> **Multi-frame change data**
☆ ☆ ☆ ☆

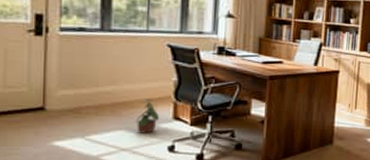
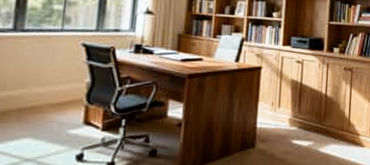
potted plant: present [135,97,159,133] -> none [42,101,69,141]

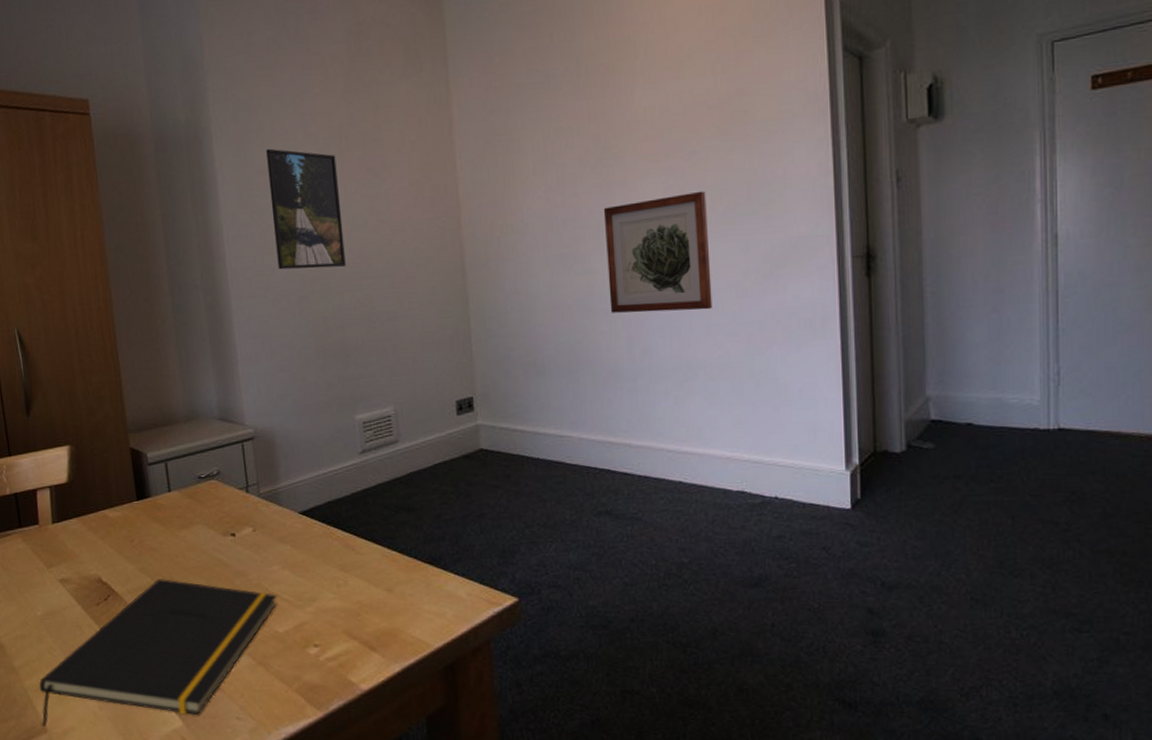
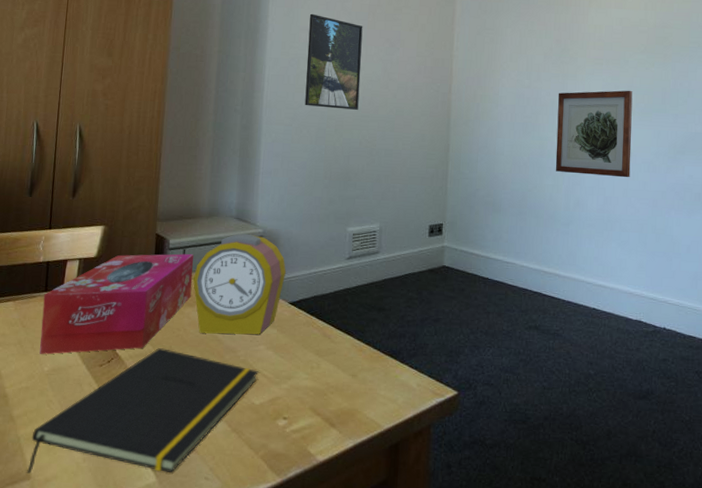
tissue box: none [19,466,184,598] -> present [39,253,194,355]
alarm clock: none [182,436,290,558] -> present [192,233,286,335]

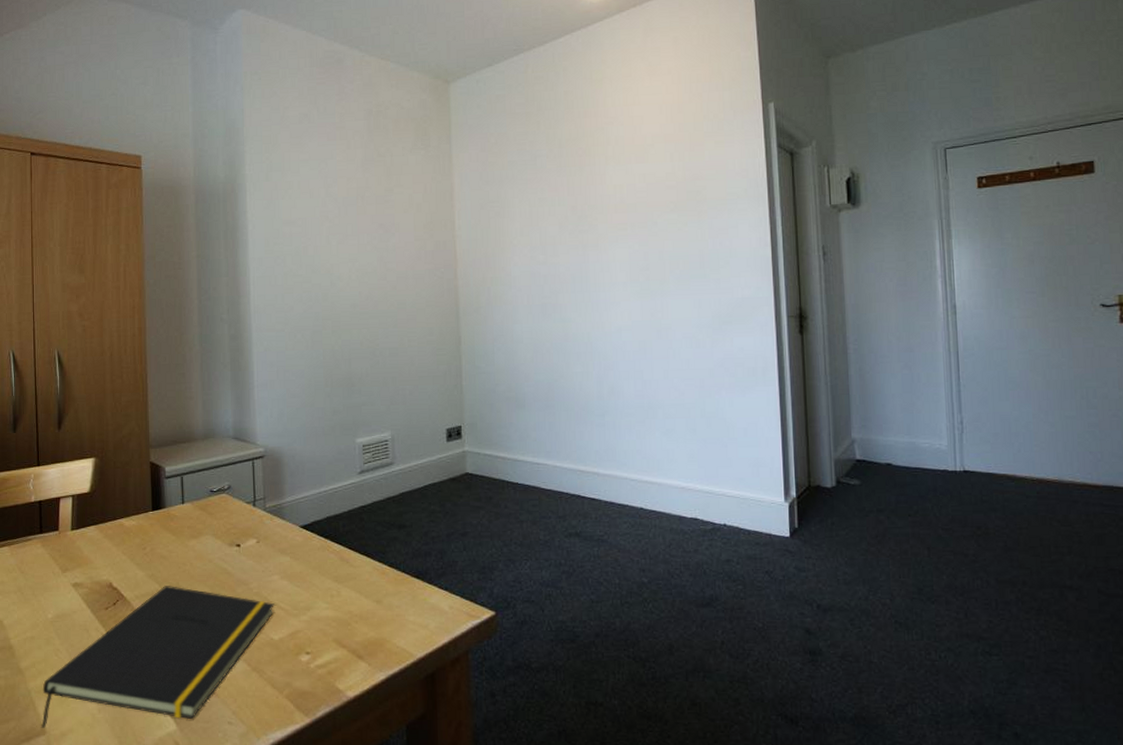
tissue box: present [39,253,194,355] -> none [40,480,194,601]
alarm clock: present [192,233,286,335] -> none [194,454,293,566]
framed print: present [304,13,363,110] -> none [293,204,356,308]
wall art: present [555,90,633,178] -> none [578,256,670,357]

☆ ☆ ☆ ☆

> **ACTION ITEM**
Full transcription without images: please go through the records and repeat them exactly.

> **REPLY TO THE EXERCISE**
potted plant: present [135,97,159,133] -> none [42,101,69,141]

tissue box: none [19,466,184,598] -> present [39,253,194,355]
alarm clock: none [182,436,290,558] -> present [192,233,286,335]

tissue box: present [39,253,194,355] -> none [40,480,194,601]
alarm clock: present [192,233,286,335] -> none [194,454,293,566]
framed print: present [304,13,363,110] -> none [293,204,356,308]
wall art: present [555,90,633,178] -> none [578,256,670,357]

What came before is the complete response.